### GOAL OF THE EXERCISE
Looking at the records below, say how many lines include "ДВИГАТЕЛЯ", and add nothing else.

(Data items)
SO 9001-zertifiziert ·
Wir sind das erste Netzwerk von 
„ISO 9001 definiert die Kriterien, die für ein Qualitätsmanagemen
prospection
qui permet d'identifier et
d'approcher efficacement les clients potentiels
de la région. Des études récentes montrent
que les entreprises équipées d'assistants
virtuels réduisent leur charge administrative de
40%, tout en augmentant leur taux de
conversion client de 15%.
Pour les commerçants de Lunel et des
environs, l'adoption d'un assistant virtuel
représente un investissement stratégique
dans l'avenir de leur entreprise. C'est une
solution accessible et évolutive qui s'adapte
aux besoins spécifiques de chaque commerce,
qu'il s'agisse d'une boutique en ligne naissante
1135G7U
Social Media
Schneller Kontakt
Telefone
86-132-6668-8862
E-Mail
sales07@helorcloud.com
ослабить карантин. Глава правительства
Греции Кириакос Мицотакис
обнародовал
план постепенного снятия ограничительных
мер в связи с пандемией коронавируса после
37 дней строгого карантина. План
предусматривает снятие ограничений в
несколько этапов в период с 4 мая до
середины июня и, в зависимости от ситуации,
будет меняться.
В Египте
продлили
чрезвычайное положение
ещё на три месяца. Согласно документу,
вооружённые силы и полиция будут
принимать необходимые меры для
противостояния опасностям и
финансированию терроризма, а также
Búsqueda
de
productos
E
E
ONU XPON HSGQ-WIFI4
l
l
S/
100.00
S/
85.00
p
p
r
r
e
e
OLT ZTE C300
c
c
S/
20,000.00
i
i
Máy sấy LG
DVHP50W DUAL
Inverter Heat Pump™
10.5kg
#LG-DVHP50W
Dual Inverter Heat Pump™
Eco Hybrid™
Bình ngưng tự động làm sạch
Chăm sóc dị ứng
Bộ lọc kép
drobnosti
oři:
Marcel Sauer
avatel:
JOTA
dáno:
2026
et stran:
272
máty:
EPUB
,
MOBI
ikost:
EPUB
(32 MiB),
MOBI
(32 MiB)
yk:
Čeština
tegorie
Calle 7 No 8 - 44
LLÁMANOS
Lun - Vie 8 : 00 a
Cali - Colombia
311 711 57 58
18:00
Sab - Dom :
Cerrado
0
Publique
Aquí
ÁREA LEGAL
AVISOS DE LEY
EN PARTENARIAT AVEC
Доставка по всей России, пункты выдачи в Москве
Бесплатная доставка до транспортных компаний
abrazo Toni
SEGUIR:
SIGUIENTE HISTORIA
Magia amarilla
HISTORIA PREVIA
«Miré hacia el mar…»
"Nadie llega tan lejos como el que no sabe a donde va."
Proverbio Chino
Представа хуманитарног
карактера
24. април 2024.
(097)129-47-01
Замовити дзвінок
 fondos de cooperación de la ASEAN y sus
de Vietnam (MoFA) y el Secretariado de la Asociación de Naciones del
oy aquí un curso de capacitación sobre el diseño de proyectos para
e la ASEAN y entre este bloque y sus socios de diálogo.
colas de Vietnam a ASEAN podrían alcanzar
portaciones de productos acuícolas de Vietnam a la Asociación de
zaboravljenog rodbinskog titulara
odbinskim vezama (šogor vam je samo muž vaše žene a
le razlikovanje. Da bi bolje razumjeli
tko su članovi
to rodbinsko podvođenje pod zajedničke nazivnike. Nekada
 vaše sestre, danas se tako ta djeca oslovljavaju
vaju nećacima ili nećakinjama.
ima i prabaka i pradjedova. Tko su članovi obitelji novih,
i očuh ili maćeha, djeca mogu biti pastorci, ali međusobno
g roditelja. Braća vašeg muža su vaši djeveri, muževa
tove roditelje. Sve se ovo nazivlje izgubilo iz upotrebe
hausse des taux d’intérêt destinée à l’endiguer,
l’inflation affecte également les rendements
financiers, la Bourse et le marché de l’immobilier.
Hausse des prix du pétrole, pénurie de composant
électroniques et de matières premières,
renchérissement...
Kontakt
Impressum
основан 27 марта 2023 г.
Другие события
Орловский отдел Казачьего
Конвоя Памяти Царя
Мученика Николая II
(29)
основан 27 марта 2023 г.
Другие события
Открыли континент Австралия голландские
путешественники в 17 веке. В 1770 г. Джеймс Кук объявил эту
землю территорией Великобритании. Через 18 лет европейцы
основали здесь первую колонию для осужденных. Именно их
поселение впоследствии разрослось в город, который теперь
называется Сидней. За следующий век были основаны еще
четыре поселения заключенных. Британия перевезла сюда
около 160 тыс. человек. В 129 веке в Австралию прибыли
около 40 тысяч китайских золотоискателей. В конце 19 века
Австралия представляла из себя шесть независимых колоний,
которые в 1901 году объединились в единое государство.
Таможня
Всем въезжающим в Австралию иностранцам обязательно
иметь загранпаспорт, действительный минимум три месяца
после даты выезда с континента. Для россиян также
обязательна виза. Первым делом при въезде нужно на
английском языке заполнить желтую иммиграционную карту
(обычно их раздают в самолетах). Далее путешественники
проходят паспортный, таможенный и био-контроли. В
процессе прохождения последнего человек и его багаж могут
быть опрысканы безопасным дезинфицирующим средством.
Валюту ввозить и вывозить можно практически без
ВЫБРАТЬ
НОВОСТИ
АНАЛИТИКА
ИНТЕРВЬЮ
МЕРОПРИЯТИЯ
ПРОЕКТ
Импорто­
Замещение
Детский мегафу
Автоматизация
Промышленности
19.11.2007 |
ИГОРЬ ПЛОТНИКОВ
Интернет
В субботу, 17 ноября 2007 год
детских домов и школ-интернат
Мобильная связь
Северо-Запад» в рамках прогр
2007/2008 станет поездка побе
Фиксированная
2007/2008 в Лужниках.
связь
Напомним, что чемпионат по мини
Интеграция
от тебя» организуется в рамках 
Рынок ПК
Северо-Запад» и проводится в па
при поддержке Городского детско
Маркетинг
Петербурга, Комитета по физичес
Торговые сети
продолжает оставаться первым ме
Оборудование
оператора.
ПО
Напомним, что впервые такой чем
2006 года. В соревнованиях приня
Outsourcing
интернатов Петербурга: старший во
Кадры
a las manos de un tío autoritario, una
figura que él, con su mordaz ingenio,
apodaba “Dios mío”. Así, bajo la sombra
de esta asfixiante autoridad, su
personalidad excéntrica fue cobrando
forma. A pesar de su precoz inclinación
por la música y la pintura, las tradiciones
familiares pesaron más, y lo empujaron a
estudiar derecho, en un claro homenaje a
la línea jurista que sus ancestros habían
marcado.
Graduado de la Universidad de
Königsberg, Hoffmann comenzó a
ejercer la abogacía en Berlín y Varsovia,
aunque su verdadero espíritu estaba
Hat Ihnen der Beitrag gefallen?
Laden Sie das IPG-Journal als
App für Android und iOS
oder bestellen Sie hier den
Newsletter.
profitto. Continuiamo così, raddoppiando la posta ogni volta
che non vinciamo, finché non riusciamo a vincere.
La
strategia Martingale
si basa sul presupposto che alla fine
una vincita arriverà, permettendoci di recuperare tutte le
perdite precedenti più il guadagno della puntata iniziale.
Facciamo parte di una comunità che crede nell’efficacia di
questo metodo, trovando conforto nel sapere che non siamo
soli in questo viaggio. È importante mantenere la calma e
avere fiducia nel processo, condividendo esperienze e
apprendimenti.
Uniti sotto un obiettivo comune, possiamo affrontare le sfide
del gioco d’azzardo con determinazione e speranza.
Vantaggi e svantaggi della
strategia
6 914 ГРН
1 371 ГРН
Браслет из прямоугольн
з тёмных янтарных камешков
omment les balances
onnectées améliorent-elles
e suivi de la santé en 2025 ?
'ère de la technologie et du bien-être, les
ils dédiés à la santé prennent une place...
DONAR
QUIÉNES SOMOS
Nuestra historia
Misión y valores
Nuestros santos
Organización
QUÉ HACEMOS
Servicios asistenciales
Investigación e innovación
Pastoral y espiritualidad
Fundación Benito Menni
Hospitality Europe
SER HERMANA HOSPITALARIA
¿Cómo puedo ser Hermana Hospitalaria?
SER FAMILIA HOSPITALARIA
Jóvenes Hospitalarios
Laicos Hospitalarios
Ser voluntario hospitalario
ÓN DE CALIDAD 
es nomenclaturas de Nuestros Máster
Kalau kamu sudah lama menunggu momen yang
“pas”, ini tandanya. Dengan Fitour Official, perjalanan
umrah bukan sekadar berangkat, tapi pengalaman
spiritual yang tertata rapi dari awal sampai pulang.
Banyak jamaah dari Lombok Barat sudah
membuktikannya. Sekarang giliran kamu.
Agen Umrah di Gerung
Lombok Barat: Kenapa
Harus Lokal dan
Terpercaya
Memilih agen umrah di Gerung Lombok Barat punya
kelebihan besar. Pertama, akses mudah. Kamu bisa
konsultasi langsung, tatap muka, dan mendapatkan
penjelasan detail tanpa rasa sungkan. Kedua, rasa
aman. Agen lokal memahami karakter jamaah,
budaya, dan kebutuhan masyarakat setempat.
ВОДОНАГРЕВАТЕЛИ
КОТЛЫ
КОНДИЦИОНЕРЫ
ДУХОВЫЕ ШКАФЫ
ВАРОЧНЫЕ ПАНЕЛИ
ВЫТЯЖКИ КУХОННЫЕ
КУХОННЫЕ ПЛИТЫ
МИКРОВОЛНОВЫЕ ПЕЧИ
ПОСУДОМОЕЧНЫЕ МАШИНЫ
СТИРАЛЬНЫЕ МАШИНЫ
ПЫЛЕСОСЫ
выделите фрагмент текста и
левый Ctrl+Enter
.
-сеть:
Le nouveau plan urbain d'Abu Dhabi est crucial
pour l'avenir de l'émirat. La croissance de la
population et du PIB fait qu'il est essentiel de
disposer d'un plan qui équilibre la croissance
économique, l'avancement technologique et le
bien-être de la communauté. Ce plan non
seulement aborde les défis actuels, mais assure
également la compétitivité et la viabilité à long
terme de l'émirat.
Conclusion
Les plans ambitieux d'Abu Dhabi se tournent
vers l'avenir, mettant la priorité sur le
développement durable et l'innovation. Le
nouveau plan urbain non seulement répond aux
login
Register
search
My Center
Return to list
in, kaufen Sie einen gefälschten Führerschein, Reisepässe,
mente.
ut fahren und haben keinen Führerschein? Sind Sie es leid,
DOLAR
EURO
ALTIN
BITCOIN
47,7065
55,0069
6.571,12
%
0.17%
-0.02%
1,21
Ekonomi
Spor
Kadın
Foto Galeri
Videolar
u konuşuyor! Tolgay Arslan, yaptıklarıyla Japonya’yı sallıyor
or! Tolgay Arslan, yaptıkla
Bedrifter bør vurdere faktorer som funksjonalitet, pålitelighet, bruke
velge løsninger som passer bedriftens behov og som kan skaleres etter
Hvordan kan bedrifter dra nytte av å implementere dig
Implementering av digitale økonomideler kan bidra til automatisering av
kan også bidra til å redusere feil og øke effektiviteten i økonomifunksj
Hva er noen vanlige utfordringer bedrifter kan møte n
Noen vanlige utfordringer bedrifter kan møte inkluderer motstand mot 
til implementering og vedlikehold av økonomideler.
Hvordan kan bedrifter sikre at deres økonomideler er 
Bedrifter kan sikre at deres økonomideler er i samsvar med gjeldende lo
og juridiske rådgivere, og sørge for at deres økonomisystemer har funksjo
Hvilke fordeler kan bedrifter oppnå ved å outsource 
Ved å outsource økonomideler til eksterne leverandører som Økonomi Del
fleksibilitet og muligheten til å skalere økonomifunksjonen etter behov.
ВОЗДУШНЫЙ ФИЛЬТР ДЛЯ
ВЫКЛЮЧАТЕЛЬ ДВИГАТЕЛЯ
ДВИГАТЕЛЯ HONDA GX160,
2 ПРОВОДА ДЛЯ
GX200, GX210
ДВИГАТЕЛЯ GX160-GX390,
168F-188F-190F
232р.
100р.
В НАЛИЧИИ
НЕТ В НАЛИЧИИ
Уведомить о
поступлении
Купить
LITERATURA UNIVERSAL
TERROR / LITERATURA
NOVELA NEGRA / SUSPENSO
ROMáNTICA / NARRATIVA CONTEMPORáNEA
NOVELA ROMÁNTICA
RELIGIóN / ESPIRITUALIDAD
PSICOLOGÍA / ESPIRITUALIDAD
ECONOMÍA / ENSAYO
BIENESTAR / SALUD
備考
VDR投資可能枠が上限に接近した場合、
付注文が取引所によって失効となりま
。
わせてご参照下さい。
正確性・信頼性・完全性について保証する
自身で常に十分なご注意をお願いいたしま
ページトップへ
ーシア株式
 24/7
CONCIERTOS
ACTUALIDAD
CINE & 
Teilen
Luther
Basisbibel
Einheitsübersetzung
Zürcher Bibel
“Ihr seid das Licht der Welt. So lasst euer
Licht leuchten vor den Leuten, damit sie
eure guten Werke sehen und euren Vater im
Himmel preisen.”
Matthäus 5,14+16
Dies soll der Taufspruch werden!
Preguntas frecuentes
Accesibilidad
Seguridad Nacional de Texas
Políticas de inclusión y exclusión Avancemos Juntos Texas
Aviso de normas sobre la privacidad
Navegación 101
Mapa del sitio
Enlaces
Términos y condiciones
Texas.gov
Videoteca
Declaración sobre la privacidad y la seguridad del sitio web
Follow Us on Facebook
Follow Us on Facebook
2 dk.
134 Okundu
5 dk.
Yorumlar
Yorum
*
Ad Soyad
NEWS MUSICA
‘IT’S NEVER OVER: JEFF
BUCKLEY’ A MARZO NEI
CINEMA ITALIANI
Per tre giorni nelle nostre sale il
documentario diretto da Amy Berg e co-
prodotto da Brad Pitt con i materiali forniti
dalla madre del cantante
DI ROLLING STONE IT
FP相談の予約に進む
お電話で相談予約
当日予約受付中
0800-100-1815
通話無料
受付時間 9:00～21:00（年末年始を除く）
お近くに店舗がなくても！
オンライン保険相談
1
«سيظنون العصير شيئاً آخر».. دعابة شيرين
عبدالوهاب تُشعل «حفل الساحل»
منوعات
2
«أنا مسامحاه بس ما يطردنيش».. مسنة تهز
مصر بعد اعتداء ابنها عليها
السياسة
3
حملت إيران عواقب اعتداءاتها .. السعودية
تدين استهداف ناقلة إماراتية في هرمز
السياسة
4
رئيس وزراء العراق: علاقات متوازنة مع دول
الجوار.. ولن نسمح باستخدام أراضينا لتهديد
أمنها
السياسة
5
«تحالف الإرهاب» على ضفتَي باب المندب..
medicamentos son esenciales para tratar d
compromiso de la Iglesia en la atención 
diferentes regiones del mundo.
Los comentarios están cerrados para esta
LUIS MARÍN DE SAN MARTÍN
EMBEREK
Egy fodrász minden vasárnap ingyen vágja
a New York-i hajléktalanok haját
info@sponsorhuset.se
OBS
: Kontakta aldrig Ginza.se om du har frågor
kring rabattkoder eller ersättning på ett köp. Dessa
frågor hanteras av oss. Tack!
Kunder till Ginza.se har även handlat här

### RESPONSE
3